Well, maybe it is all an agricultural misunderstanding? After all, Jesus was a carpenter, not a farmer. If he had been a farmer he would have jolly well known that no-one behaves like the sower in his story! If you want seed to grow, you make sure that you plant it where it WILL grow, not chuck it about all over the place. And you don’t get such huge yields, either, even out of the best soil. 10% would be good, never mind 30 or 60 or 100! But the story is not about agricultural practice. It is not called the Parable of the Soil. It is the Parable of the Sower. The key person in the story is the sower - not the seed and not the soil. This sower is extravagantly generous, providing seed in abundance and sending it out broadcast through every type of earth and weather. Does this sound familiar? Perhaps we are not so far from Isaiah after all? And what sower sows only once? Seed is gathered as well as scattered in a cycle of production that yields a cumulative harvest. I’m indebted to the blog of one John Petty, who points out: “God is the sower, and God sows the Word - logos, Christ - absolutely everywhere. Jesus is not the sower, but the seed sown. As the fourth gospel puts it, "The Word became flesh." You'll notice, too, that the seed has already been sown. It is not about to be sown, and it is not waiting for us to do something to put it into effect. It has, in fact, been done. We don't add to it, complete it, or kick it into gear. Not only has it been done, it works. In every case, the seed, which is the word, springs up, even in rocky soil and even among thorns. The word - the sown seed, which is Christ - never fails.” The harvest of Jesus is never-ending. So too he is the everlasting memorial (Hebrew: shem) with which the passage from Isaiah ends. This is the same word that occurs only a few verses later in Chapter 56:5 “yad vashem” – a memorial and a name promised to those who have no children to carry on their family name (and, of course, the name of the Holocaust Memorial in Jerusalem). Jesus Christ is the son of God – God’s child, God’s memorial and God’s everlasting sign, who accomplishes the purpose for which he has been sent out.

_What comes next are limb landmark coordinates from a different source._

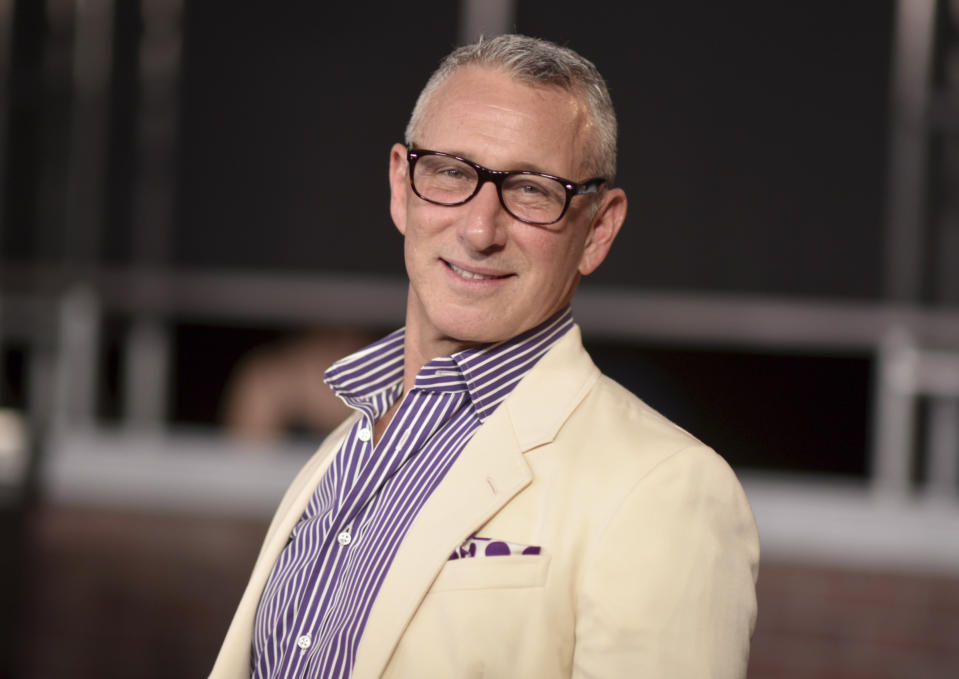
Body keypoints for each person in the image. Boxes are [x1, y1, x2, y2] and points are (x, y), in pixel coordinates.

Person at [211, 34, 759, 679]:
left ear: (599, 229)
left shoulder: (666, 489)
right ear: (400, 187)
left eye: (532, 190)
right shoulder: (345, 448)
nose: (479, 230)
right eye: (450, 172)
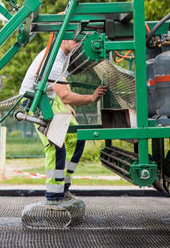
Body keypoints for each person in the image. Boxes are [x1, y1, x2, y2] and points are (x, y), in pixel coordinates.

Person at [19, 39, 107, 205]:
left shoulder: (63, 56)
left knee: (77, 137)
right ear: (64, 37)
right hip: (35, 101)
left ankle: (64, 188)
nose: (78, 44)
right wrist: (91, 97)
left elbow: (59, 88)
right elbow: (65, 93)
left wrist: (65, 104)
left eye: (81, 40)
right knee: (55, 144)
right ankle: (53, 197)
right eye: (75, 40)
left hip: (50, 97)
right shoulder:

So what about the soil? Are we, in fact, hardened to this parable because we have heard it so often – and probably felt guilty about it too? I know that I have spent much of my life being afraid that my faith was only shallow enthusiasm, which would never stand up to any kind of test. And in one sense that is true. Torture me, or even threaten to, and I’d deny and desert Jesus just as quickly as his disciples did. But that would not mean that I did not know, right through the deepest part of me, the truth of who he is. There are times when I am hard, shallow, weed-choked soil, but also times when God, the good farmer, has weeded and hoed and watered me into good soil that through his grace will yield the return that is his purpose. I’m sure you too will have experienced days when the seed of God seemed doomed to die and others where you were aware of the abundant growth of his love in you. This is a wonderful experience and the other word that Isaiah uses for God’s sign is “owth,” a word which is often linked in the OT to the word “mowpheth” - “wonder” , in the phrases “signs and wonders.” Because when we do get it right, we are wondrous signs of God’s grace at work in the world. We are not just receiving soil, but seeds scattered throughout the world, each of us carrying a tiny fragment of the word. Both the OT Hebrew “dabar” and NT Greek “logos” are translated “word”, but it has been estimated that there are as many as 2,500 variations of meaning in the OT alone. It can mean the divine word or idea of God, but also more simply that which is spoken. God speaks in Genesis 1 to create the world. Jesus speaks throughout his ministry, mainly in stories. If we are fragments of the word, sent out like drops of rain to bring life to the earth, then I believe that to accomplish what God desires and to achieve his purpose, we have specifically to tell our story – the story of the relationship between the seed and the sower.

And what a story it is! No wonder Isaiah prophesies that mountains will burst into song and trees will clap their hands. After all, even the mightiest tree starts as a seed and every one is a planting of the Lord, which will accomplish what he desires and achieve the purpose for which he sent it.